The Feds Are Trying to Dismantle This White Supremacist Group
The U.S. Justice Department has handed out over 900 years of prison time to members of white supremacist group the Aryan Brotherhood of Texas.
Nearly 75 of the group's members have been convicted after a six-year federal probe aimed to dismantle the organization. A federal prosecutor says the convictions have backed the group into a corner, and the organization is now in "absolute chaos."
Mark Potok, editor in chief of the Intelligence Report for the Southern Poverty Law Center, says that the Aryan Brotherhood of Texas – not to be confused with the larger, more well-known Aryan Brotherhood – isn't just limited to prisons, although that's where it got its start.
"The (Aryan Brotherhood of Texas) has a very extensive network outside the walls," Potok says. "It's not merely a prison problem anymore. It's basically threatening everybody else in Texas."
He says that the crackdown has likely made a dent in the group's operations, but the Aryan Brotherhood of Texas won't go away overnight.
"I think (the federal operation has) had quite an effect," Potok says. "It is certainly true that these gangs have a way of coming back. They have an awful lot of very dedicated soldiers."

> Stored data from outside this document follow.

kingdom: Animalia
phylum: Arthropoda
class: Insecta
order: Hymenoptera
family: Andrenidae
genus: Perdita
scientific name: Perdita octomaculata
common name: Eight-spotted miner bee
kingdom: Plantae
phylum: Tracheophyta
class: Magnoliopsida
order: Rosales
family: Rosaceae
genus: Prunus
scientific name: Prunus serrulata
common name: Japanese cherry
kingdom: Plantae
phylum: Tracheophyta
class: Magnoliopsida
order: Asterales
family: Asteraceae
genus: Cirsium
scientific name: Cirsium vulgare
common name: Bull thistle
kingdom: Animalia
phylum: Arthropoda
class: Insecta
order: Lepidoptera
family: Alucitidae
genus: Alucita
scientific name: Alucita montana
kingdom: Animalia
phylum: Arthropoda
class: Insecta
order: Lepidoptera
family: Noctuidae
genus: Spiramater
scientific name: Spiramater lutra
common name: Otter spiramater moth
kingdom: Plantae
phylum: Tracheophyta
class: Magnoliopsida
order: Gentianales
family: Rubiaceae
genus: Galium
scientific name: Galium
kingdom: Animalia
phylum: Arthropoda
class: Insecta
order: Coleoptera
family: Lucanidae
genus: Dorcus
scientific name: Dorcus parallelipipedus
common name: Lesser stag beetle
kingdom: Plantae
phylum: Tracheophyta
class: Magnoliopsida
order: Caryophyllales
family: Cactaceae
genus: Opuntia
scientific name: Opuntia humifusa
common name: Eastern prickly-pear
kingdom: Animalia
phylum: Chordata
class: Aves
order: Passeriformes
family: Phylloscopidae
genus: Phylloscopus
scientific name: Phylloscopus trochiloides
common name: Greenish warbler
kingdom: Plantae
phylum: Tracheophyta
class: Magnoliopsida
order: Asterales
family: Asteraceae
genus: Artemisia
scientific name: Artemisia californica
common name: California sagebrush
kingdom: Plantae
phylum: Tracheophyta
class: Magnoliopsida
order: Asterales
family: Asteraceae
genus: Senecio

Members in the past have feared talking to authorities because of the gang's brutal tactics of keeping members in line. But during this federal probe, more people cooperated with authorities. Potok says that destabilized the organization.
"They're very disciplined, or at least they have been over the years before many of them turned on one another during this federal prosecution," Potok says. "So we'll see if they survive it."